主要Androidブランドは、チップの備蓄を進めつつ「AI機能の導入と革新を通じて自社スマートフォンをより魅力的なものにする」ことに注力しているという。これはアップルがAI分野への大規模な進出を宣言し、AI機能が消費者にアピールすると実証した後、最優先事項となっていると伝えている。

このレポートは、クアルコムやMediaTekといった主要SoCサプライヤーがチップ在庫を貯め込んでいるとも報じている。AI機能をサポートし、より低い消費電力で高いコンピューティングパワーを提供するものだ。

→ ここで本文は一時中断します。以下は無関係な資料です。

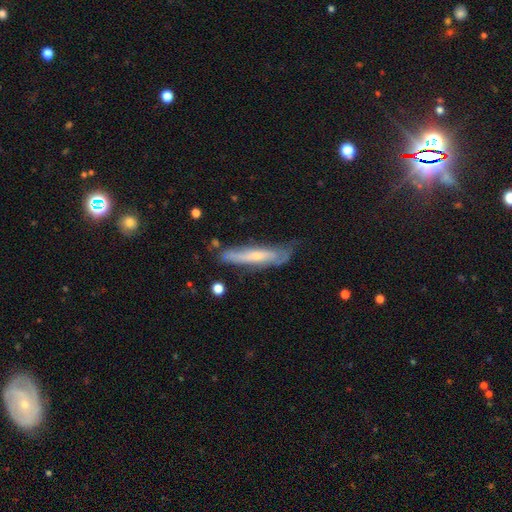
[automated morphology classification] smooth_or_featured: featured or disk (p=0.58) [alt: smooth p=0.36]
disk_edge_on: yes (p=0.64) [alt: no p=0.36]
merging: none (p=0.59) [alt: minor disturbance p=0.29]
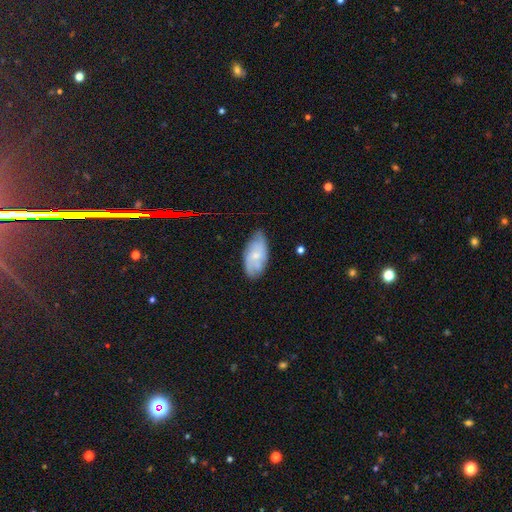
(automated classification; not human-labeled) Morphology: type=featured or disk (50%); edge-on=no (93%); merging=none (66%).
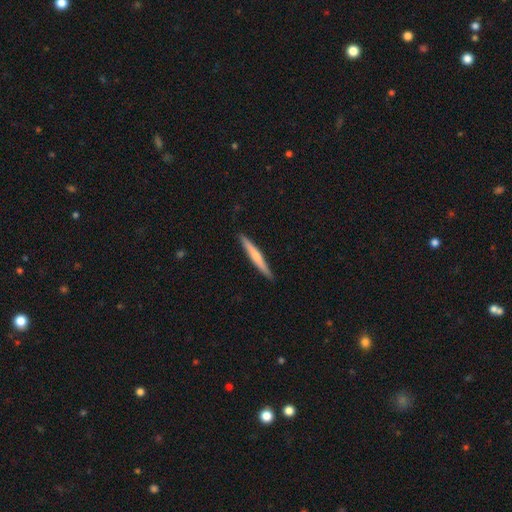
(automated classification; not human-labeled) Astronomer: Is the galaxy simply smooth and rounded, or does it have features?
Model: smooth — 54% (runner-up: featured or disk, 41%).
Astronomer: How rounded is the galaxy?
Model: cigar-shaped — 96%.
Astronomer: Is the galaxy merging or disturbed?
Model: none — 90%.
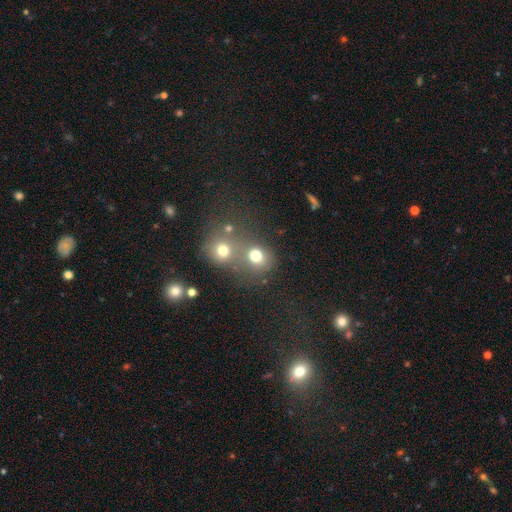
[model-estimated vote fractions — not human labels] smooth_or_featured: smooth (p=0.73) [alt: star or artifact p=0.17]
how_rounded: round (p=0.77) [alt: in between p=0.22]
merging: merger (p=0.44) [alt: none p=0.42]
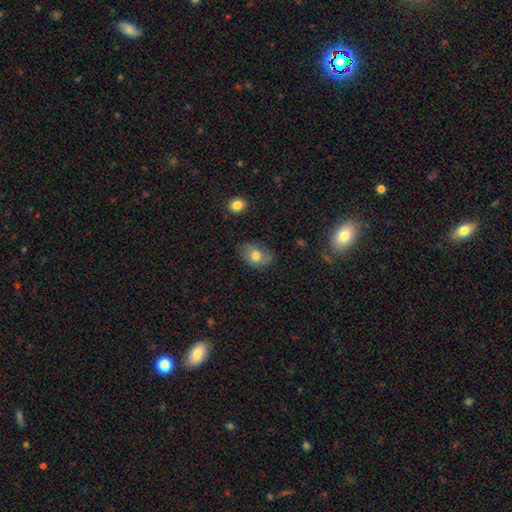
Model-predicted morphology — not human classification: This appears to be a smooth galaxy with no disk features (72%) that is in between round and cigar-shaped (77%). Merging: none (63%).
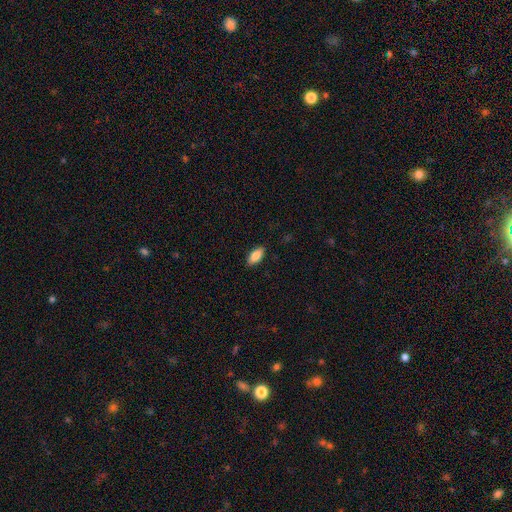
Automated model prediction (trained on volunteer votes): Morphology: type=smooth (85%); roundness=in between (87%); merging=none (89%).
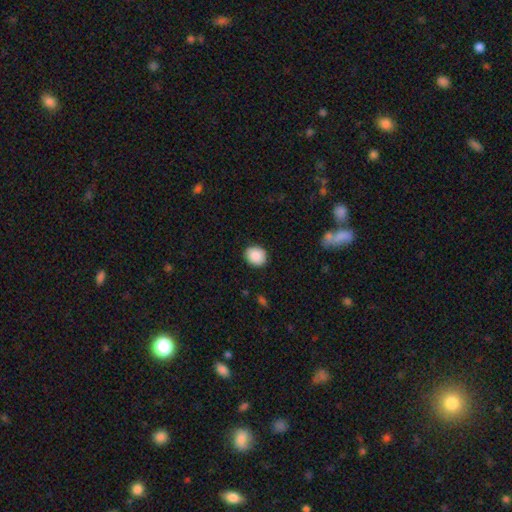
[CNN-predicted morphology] smooth-or-featured: smooth: 89% | star or artifact: 8% | featured or disk: 3%
  how-rounded: round: 66% | in between: 33% | cigar-shaped: 1%
  merging: none: 89% | minor disturbance: 8% | major disturbance: 2% | merger: 1%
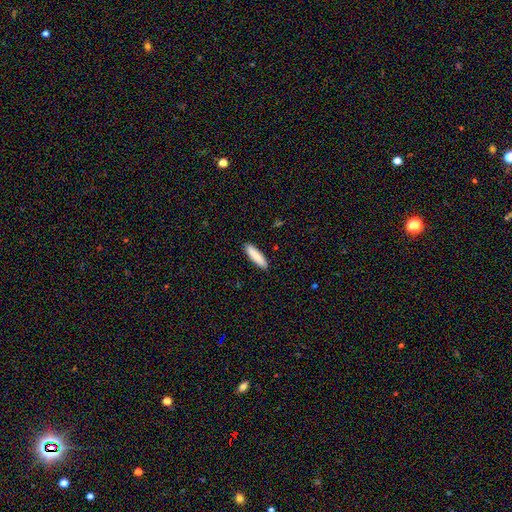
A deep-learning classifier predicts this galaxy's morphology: Smooth or featured? smooth (88%)
How rounded? cigar-shaped (73%)
Merging? none (91%)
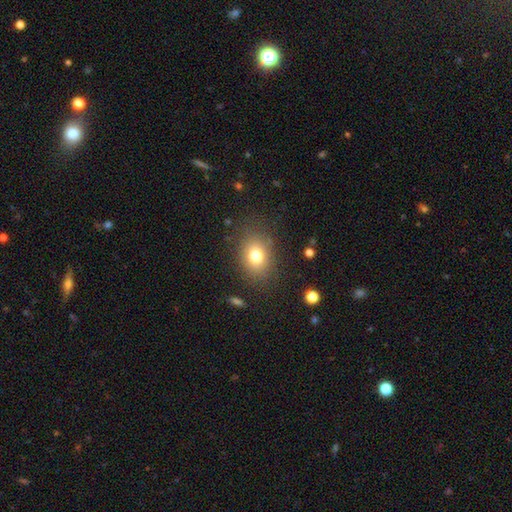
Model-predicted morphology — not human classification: type=smooth (76%); roundness=in between (59%); merging=none (82%).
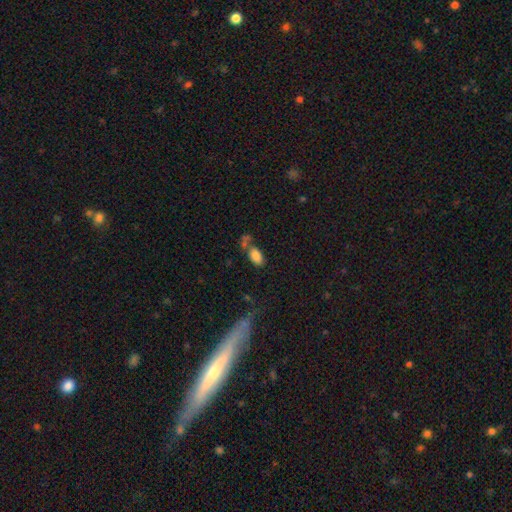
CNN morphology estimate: This is clearly a smooth galaxy (83%). How rounded: clearly in between (93%). Merging: possibly none (53%).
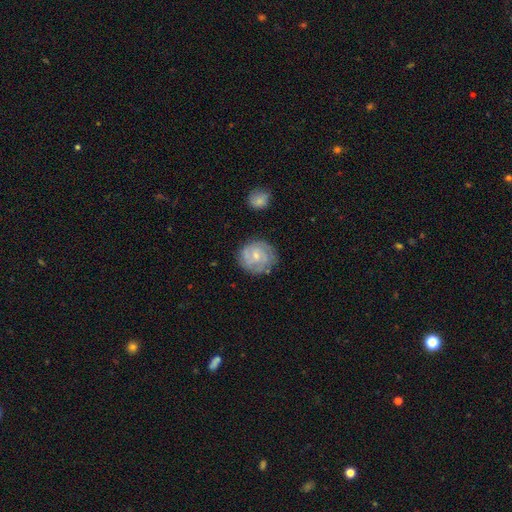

しかし、高性能・低消費電力のAIチップには、製造コストの高騰も伴いやすい。これらの多くはTSMCの3nmプロセスにより製造される見通しだが、需要殺到もあって最大10%値上げするとの噂もある。また著名アナリストMing-Chi Kuo氏もクアルコムの次期フラッグシップ向けチップ「Snapdragon 8 Gen 4」も前Gen 3から最大30%値上げになる可能性があると主張している

これまでフラッグシップAndroid向けチップで一強だったクアルコムのライバルとなるのが、安価かつ高性能なチップを送り出しているMediaTekだ。自社スマホで2世代にわたりクアルコム製チップを採用したNothing社も、Phone(2a)やCMF Phone 1といった廉価モデルではMediaTekを選んでいる。

Apple Intelligenceは、一方ではiPhoneとAndroid陣営の競争を、もう一方ではクアルコムとMediaTekというAndroid向けチップメーカーのシェア争いを激化させるのかもしれない。